Parallel algorithm and its performance

The precise dynamic simulations of long and broad devices and tuning/optimizing the model parameters require huge process time and memory resources. A proper resolution of rapidly oscillating fields in typical BAS devices in a sufficiently large optical frequency range requires a fine space (106-107 mesh points) and time (up to 106 points for typical 5 ns transients) discretization. Dynamic simulations of such devices can easily take several days or even weeks on a single processor. Some speedup of computations is achieved by using problem-dependent variable grid steps. However, parallel computers and solvers must be employed for extended parameter studies with up to μs long simulation times.

Speedup of computations in multi-process simulations of three test problems defined on different spatial meshes Nx×Nz. Different bullets: tests with 1, 2, 4, or 8 processes on each node of parallel compute cluster.

For the numerical integration of the TW model, we use either a split-step fast Fourier transform-based numerical method or a full finite difference scheme. The method of domain decomposition is used to parallelize the sequential algorithm. Exemplary simulations of two test problems on the parallel cluster of computers show a good scaling of the algorithm. For example, the simulations performed on 32 processors give a speedup factor 25. That is, the simulations requiring two weeks of process time on a single processor computer can be efficiently performed over a single night. For a larger number of processes, the relative time needed for communications between them grows and implies a saturation of the speedup.

Two software operation regimes

The software tool BALaser can be executed in two different regimes. In the first of these regimes, the transient simulations for the fixed set of parameters are performed, and the calculated spatial distributions of optical fields and carrier density at a fixed time instant, as well as the temporal-lateral distribution of the emitted fields or time trace of the total emitted field intensity. The postprocessing of the calculated data also gives us the radio-frequency spectra, the time-evolution of the far fields, the time-averaged far- and near fields, as well as full or laterally/angularly resolved optical spectra. In the second regime, we can step-wise tune one or two model parameters within some defined limits, perform intermediate simulations for fixed parameters, and automatically estimate and record some fundamental characteristics of these intermediate transients (e.g., mean emission power, full optical spectra, instantaneous nearfield). This regime is very useful when studying the impact of one or another parameter on the device's performance. However, to execute this regime, we must perform up to 1 &\mu;s transient calculations that, even on parallel computers, can require up to a few weeks of computation time. For example, both these operation modes were used to investigate bistability in the Master Oscillator Power Amplifier (MOPA) laser (see figure below).

Simulated transients towards two different attractors at the same operation conditions (demonstration of bistability) in MOPA laser (a), spatial distributions of forward (b), backward (c) field intensities and carrier density (d) at the stable steady state, and numerical parameter continuation diagram (e) for increasing and decreasing injected current.

- **What you need to do**:
A – In the text on parallel laser simulation, what speedup factor do simulations on 32 processors give?
B – Continue the text on the parallel BALaser simulation tool from the point where it stops.

- **Data extract**:
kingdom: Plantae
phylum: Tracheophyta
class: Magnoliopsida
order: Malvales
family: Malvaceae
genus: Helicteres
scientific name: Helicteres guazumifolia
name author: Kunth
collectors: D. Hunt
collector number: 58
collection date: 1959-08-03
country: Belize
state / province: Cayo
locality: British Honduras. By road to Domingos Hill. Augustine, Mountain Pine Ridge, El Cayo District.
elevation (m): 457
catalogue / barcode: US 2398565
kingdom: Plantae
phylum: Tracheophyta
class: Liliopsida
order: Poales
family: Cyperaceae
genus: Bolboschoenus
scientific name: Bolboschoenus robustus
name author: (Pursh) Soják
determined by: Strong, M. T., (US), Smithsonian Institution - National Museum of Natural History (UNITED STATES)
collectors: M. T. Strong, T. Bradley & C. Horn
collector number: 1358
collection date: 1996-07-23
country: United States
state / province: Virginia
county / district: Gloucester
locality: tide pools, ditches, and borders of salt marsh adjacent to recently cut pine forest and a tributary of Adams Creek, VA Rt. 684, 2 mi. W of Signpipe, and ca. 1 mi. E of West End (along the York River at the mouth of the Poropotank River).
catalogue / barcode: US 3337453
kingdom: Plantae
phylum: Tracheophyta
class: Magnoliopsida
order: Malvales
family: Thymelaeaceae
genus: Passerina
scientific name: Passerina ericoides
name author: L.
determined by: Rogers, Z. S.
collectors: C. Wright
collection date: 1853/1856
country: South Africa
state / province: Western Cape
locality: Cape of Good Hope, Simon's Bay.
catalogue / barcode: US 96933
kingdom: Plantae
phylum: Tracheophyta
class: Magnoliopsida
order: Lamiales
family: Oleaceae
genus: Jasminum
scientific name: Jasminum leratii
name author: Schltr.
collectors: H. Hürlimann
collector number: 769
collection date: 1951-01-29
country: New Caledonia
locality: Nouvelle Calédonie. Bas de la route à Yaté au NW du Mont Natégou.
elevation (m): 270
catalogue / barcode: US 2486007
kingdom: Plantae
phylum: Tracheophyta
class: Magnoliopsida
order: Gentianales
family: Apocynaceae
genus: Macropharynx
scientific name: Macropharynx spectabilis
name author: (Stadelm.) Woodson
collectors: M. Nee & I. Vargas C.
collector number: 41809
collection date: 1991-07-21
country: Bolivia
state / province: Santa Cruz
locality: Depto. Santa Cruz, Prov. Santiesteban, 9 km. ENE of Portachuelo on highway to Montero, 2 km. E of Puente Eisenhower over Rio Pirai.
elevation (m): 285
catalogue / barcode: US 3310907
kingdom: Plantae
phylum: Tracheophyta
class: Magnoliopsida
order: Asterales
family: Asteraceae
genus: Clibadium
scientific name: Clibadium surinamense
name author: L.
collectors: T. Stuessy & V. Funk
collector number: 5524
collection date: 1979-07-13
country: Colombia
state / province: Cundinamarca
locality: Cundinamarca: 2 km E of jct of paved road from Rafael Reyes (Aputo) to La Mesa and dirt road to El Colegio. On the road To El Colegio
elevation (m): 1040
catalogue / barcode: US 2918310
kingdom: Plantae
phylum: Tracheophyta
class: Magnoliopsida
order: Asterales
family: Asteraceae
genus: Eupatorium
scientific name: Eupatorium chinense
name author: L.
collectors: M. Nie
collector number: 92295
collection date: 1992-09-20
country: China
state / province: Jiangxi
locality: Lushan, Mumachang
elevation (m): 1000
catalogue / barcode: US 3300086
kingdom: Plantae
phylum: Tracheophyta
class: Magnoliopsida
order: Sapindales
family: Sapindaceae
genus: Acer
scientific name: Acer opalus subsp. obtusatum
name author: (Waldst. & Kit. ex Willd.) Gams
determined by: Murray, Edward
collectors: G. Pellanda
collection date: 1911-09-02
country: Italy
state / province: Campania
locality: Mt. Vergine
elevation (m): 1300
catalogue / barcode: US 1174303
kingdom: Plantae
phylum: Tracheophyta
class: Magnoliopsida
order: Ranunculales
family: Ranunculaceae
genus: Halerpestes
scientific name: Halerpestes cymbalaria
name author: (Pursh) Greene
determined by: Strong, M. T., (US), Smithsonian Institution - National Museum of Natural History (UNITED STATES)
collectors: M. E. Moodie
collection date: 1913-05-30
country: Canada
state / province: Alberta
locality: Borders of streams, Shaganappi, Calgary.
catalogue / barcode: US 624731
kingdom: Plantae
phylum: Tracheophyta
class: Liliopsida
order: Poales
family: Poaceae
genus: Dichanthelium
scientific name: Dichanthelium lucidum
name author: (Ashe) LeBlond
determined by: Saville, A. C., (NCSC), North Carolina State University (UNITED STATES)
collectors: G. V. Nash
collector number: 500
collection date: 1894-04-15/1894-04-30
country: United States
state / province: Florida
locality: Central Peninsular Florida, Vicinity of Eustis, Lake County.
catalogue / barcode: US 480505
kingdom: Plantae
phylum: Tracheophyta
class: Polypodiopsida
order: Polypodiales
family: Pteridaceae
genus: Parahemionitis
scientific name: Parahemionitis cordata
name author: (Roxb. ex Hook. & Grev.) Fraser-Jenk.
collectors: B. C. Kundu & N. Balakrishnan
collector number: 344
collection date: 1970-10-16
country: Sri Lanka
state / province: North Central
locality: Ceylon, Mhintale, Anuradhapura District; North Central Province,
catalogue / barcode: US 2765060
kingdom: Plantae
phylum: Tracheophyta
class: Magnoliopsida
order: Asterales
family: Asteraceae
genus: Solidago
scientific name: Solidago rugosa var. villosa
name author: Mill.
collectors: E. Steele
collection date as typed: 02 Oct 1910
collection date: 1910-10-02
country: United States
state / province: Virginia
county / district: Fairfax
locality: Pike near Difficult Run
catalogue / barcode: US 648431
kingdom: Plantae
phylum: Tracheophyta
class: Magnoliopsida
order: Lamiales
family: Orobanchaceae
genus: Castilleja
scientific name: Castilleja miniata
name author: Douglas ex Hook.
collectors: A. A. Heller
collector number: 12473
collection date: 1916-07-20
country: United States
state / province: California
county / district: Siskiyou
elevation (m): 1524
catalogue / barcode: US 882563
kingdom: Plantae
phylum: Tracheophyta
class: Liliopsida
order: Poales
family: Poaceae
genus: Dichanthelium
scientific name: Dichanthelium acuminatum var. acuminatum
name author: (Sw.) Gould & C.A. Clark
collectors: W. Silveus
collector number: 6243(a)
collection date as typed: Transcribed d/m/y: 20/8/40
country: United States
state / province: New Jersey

- **Results of the exercise**:
A – A speedup factor of 25.

B –
Applications, examples, comparisons with experiments

The TW model and our numerical algorithms were successfully used for simulations and optimization of existing laser devices as well as for the simulation of novel broad-area semiconductor laser layouts. Several examples of our simulations are presented below.

Dynamics of Master Oscillator Power Amplifier (MOPA) lasers

The narrow waveguide of the distributed feedback (DFB) Master Oscillator (MO) generates a stable stationary optical field determined by a single transversal mode, which later is amplified in the tapered power-amplifier (PA) part of the MOPA device. An ideal MOPA laser should be able to maintain a good quality of the emitted beam. The operation of realistic MOPA devices, however, is spoiled by the amplification of the spontaneous emission in the PA, by the small separation of the MO and PA electrical contacts, and by the residual field reflectivity at the PA facet of the device. This residual reflectivity and thermally induced refractive index changes imply experimentally observable unwanted switchings between operating states determined by adjacent longitudinal optical modes.

Left: schematic representation of Master Oscillator Power Amplifier laser. Middle and right: measured (FBH Berlin) and simulated optical spectra of DFB MOPA laser as functions of the increased PA (top row) and MO (lower row) injected current.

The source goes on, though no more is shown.